D'accord, on adore taper sur France Inter. Ou sur France Culture, ou sur France Info. Mais qu'ils disparaissent pendant un mois et on réalise ce qu'on perd. Ce n'est pas seulement que s'impose l'obligation matinale exténuante de slalomer entre les pubs des radios privées, pour capter quelques secondes de programme. Ce qu'on perd, c'est une certaine hiérarchie de l'information, évidemment jamais parfaite, mais tout de même témoignant, de la part de ceux qui font ces radios, d'une certaine exigence. On aimerait pouvoir en dire autant du 20 heures de France 2, journal phare du service public télé. Mais la vérité oblige à dire que toute trace d'exigence de service public s'y est perdue depuis longtemps. Exemple parmi tant d'autres, un fait divers tragique. A la Réunion, un adolescent de 13 ans a été déchiqueté par un requin-bouledogue, en surfant sur une plage interdite à la baignade. France 2 a récupéré sur une chaîne réunionnaise le témoignage de son père. «Il revient sur la présence des squales autour de l'île. Il livre sa version et sa vérité», annonce David Pujadas en titre. Traduisez : il va dire n'importe quoi, mais c'est un témoignage fort. Pour peu qu'on parle le Pujadas, on est prévenus. Mais tout le monde ne parle pas le Pujadas.

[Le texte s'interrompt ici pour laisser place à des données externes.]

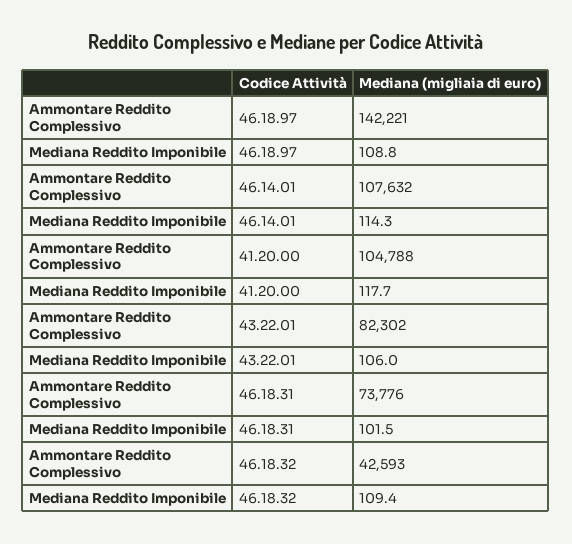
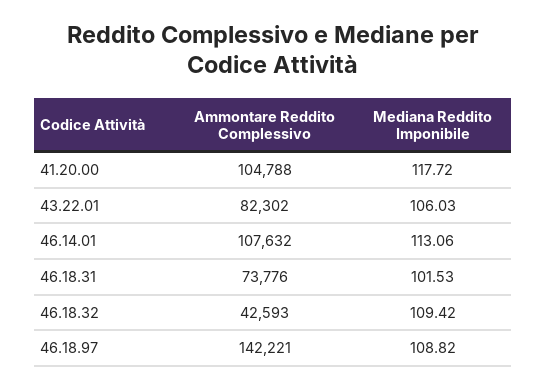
  {
    "Ammontare Reddito Complessivo": {
      "46.18.97": 142221,
      "46.14.01": 107632,
      "41.20.00": 104788,
      "43.22.01": 82302,
      "46.18.31": 73776,
      "46.18.32": 42593
    },
    "Mediana Reddito Imponibile": {
      "46.18.97": 108.82,
-     "46.14.01": 114.3,
+     "46.14.01": 113.06,
      "41.20.00": 117.72,
      "43.22.01": 106.03,
      "46.18.31": 101.53,
      "46.18.32": 109.42
    }
  }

Arrive donc le témoignage. Le commentaire nous prévient que le père va dire «sa détermination à voir la situation changer. Il trouve que tout va trop lentement». Très bien. Attendons donc une réflexion sur les causes du drame, des suggestions sur «ce qui doit changer». Et voici donc le père. Sa fille, la sœur de la victime, est sur ses genoux, muette, impassible. Et le père raconte le départ du gamin, le matin fatal. «Il avait dit : "S'il n'y a pas de sécurité, je ne surferai pas." Il est allé surfer.» La zone était interdite à la baignade. Son fils y est allé tout de même. Pourquoi sur cette plage-là, et pas sur une autre, comme il l'avait indiqué à ses parents en partant ? On ne sait pas.
Et tout à coup, on comprend que ce n’est pas à nous que s’adressent cette douleur, cette colère. Elles s’adressent à son fils mort, à lui-même peut-être, qui s’en veut d’avoir fait confiance à l’enfant. Mais ça ne nous regarde pas. Pas du tout. On ne veut pas assister à ça. Il aurait fallu nous avertir, attention, vous allez voir quelque chose qui ne vous regarde pas du tout, ne restez que si vous être friands du malheur d’autrui.
Et le père termine : «Je vais en appeler aux autorités de Paris. Messieurs, regardez mes yeux rougis par la douleur. Aujourd'hui, vous ne voulez pas de responsabilité pénale pour éviter d'être emmerdés, mais vous avez une responsabilité morale. Aujourd'hui, il faut réguler la population requin.» Ouf, voilà, c'est dit, en un mot mais c'est dit, voilà la solution, on a trouvé : il faut tuer du requin, pour pouvoir surfer en paix.
Pujadas pourrait enchaîner par une enquête scientifique sur le requin-bouledogue, et l’honneur serait presque sauf. Mais non. On passe au sujet suivant, le meurtre d’une fillette à Calais. Il est vrai qu’on ne sait pas grand-chose sur les requins-bouledogues, au large des plages réunionnaises.
Pourquoi attaquent-ils les surfeurs ? Pour défendre leur territoire, ou parce qu’ils les prennent pour des tortues de mer ? On ne sait pas, même si le squale est le sujet d’une étude scientifique de grande ampleur depuis quelques années. Dans le scénario, les requins ne sont donc pas des méchants idéaux. Les pêcheurs ? Non plus. On ne sait pas si les lignes qu’ils placent auprès des côtes contribuent à régler le problème ou l’aggravent, en amenant le requin à se rapprocher des côtes. L’Etat ? Si l’Etat savait quoi faire, on n’aurait pas manqué de le souligner.
Pourquoi France 2 diffuse-t-elle ce témoignage ? Qu’est-ce qu’il apporte ? On comprend qu’une chaîne locale le diffuse. Le père est peut-être connu localement, c’est peut-être même une figure locale. Mais sur une chaîne nationale ? Cette dérive vers le trash de l’information de France 2, personne n’en parle. Dans le processus, pour l’instant d’une totale opacité, de la désignation d’un nouveau président de France Télévisions, cela ne constituera pas «un sujet», comme on dit. Tout va bien, puisque le 20 heures de France 2 talonne en audience celui de TF1. Ce journal, précisément, a réalisé 21% de part d’audience, soit un très bon score pour France 2. Merci au requin-bouledogue.